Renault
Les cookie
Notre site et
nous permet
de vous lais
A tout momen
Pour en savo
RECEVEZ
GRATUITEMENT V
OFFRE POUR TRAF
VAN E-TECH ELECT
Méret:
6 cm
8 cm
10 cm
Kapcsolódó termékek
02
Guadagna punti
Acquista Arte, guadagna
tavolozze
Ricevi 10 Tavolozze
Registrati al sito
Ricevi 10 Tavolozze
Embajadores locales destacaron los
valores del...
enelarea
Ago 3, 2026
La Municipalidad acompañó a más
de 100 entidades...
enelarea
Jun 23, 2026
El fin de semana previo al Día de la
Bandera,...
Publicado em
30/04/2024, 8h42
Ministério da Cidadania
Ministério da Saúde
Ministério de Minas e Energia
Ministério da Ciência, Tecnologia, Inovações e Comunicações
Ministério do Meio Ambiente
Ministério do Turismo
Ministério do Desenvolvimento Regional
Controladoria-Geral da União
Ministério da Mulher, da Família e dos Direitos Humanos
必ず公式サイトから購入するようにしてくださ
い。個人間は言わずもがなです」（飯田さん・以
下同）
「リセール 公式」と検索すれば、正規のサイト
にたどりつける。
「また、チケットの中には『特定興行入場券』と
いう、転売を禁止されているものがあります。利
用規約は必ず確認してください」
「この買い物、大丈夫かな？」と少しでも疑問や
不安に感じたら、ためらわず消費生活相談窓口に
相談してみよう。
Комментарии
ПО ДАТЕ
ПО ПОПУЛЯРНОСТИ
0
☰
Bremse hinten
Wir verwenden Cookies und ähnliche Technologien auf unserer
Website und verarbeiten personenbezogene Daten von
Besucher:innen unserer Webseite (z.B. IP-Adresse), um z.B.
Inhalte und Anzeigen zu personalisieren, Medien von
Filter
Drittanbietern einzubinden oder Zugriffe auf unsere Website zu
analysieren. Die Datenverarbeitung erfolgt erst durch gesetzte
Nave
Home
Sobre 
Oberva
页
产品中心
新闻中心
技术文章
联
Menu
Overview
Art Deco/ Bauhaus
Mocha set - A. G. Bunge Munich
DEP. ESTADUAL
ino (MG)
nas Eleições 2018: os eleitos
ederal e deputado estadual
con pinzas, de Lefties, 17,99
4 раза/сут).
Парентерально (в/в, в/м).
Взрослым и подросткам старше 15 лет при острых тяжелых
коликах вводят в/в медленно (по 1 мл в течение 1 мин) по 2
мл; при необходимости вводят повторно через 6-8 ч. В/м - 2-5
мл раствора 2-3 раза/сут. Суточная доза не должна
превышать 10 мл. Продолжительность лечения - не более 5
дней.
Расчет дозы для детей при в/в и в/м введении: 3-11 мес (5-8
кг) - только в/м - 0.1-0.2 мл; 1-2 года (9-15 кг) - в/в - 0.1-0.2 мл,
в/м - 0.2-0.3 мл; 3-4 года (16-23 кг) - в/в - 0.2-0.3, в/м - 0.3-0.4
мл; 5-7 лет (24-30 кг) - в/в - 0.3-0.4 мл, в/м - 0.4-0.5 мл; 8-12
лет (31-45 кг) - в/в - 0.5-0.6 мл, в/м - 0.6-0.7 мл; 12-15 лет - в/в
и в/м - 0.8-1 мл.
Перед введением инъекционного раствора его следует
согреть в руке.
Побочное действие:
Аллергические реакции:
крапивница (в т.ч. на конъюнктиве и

——

### What you should do
Find "DEP. ESTADUAL" in the entries above and copy that whole line exactly, then each line after it through the line that contains "мл раствора 2-3".

### Written answer
DEP. ESTADUAL
ino (MG)
nas Eleições 2018: os eleitos
ederal e deputado estadual
con pinzas, de Lefties, 17,99
4 раза/сут).
Парентерально (в/в, в/м).
Взрослым и подросткам старше 15 лет при острых тяжелых
коликах вводят в/в медленно (по 1 мл в течение 1 мин) по 2
мл; при необходимости вводят повторно через 6-8 ч. В/м - 2-5
мл раствора 2-3 раза/сут. Суточная доза не должна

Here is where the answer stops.